Por eso un día, centrados en mantener esa igual­dad, se llevaron a Harrison Bergeron, un chico de ca­torce años que tenía demasiadas cualidades positivas: era ágil, lindo, inteligente y sobre todo, por culpa de su edad, no quería obedecer a nadie, era un rebelde. 

Los padres de Harrison no pensaron mucho en la desaparición de su hijo, porque no podían hacerlo: tenían en la oreja un audífono que no podían sacar­se (era ilegal sacarse el audífono) y eso les impedía pensar libremente, porque cada veinte segundos ese parlantito emitía un ruido atronador que desconcen­traba a cualquiera. Así que los padres de Harrison lloraban casi todo el tiempo, pero no terminaban de entender por qué. 

Hasta que un día, mientras miraban un reality con bailarinas, músicos y actores, un informativo inte­rrumpió la emisión. Al principio costó entender qué pasaba porque la mujer que leyó el comunicado tenía una traba en la lengua que le impedía vocalizar co­rrectamente, se movía con torpeza porque tenía pesas que le impedían moverse con gracia, y tenía una más­cara para que nadie notara que era hermosa. 

Con gran dificultad, la periodista dijo que Harri­son Bergeron acababa de escaparse de la cárcel. Que se lo acusaba de intentar derribar al gobierno. Y que era muy peligroso. ¿La razón? En la cárcel, Harrison había pegado un estirón tan rápido que la Dirección de Impedidos no había tenido tiempo de adaptar las trabas. En vez de un pequeño dispositivo en la ore­ja, Harrison llevaba unos tremendos auriculares muy fáciles de sacar. Y las pesas de plomo que le habían colgado para moderar su fuerza habían perdido efica­cia porque Harrison había crecido y movía sus pesas como si fueran las bolitas de un collar. 

«Si ven a este muchacho (dijo la periodista del in­formativo) no intenten, repito: no intenten discutir con él».

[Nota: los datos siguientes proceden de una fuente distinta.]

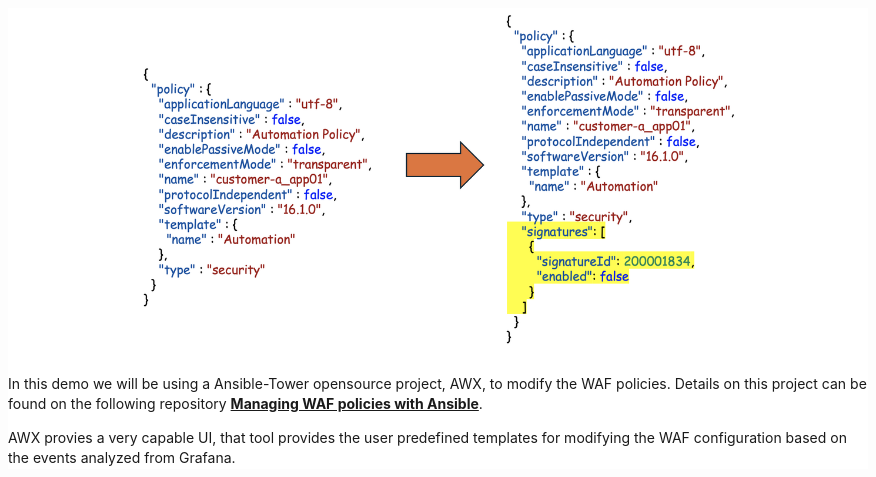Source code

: <p align="center">
  <img src="images/policy-modify.png" style="width:70%">
</p>


In this demo we will be using a Ansible-Tower opensource project, AWX, to modify the WAF policies. Details on this project can be found on the following repository [**Managing WAF policies with Ansible**](https://github.com/F5EMEA/oltra/tree/main/use-cases/devsecops/managing-waf-policies).  

AWX provies a very capable UI, that  tool provides the user predefined templates for modifying the WAF configuration based on the events analyzed from Grafana.
 
<p align="center">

Ni bien lo dijo, el estudio de televisión pareció sacudido por un terremoto y apareció Harrison con poco más de dos metros de alto y con el picaporte de la puerta en la mano. Todos en el piso se pusieron de rodillas y esperaron lo peor. Pero Harrison señaló a una bailarina y la invitó a pararse. Con mucha deli­cadeza, sacó el impedimento mental de su oreja, des­pués le quitó los impedimentos físicos y finalmente le sacó la máscara. La bailarina era… hermosísima. 

Harrison tomó de la mano a la bailarina y dijo: Bué… Ahora le vamos a mostrar a toda esta gente lo que significa la palabra «danza». ¡Música! 

Temerosos, los músicos se quitaron sus impedi­mentos y empezaron a tocar: tocaban maravillosa­mente sin las trabas. Mientras, Harrison y la bailarina se movían desafiando las leyes de gravedad. Giraron, saltaron, volaron y en las alturas del estudio, como suspendidos, se besaron un rato largo. En eso estaban cuando entró al estudio la Directora de Impedidos, alzó una escopeta, disparó dos veces y mató a la pare­ja antes de que llegara al suelo. 

En ese instante, el televisor de los padres de Ha­rrison parpadeó y se apagó. La madre miró al padre con desesperación, pero el padre había ido a la cocina a buscar una cerveza. Cuando volvió, y ambos vie­ron que no había señal, empezaron a amargarse, pero pronto sintieron un estruendo en el tímpano que los sacudió y los dejó mirándose a la cara. 

«¿Vos estuviste llorando?», le preguntó el padre a la madre, viendo sus ojos húmedos.

«Sí», dijo ella. 

«¿Y por qué llorabas?», preguntó él. 

«¿Sabés que no me acuerdo?», dijo ella. «Me parece que pasaron algo triste por la tele». 

«Creo que me acuerdo», dijo el padre, sobresal­tado. Pero justo cuando estaba por recordar, un es­truendo le retumbó en la cabeza. Y después dijo: «No deberían pasar cosas tristes, por la tele».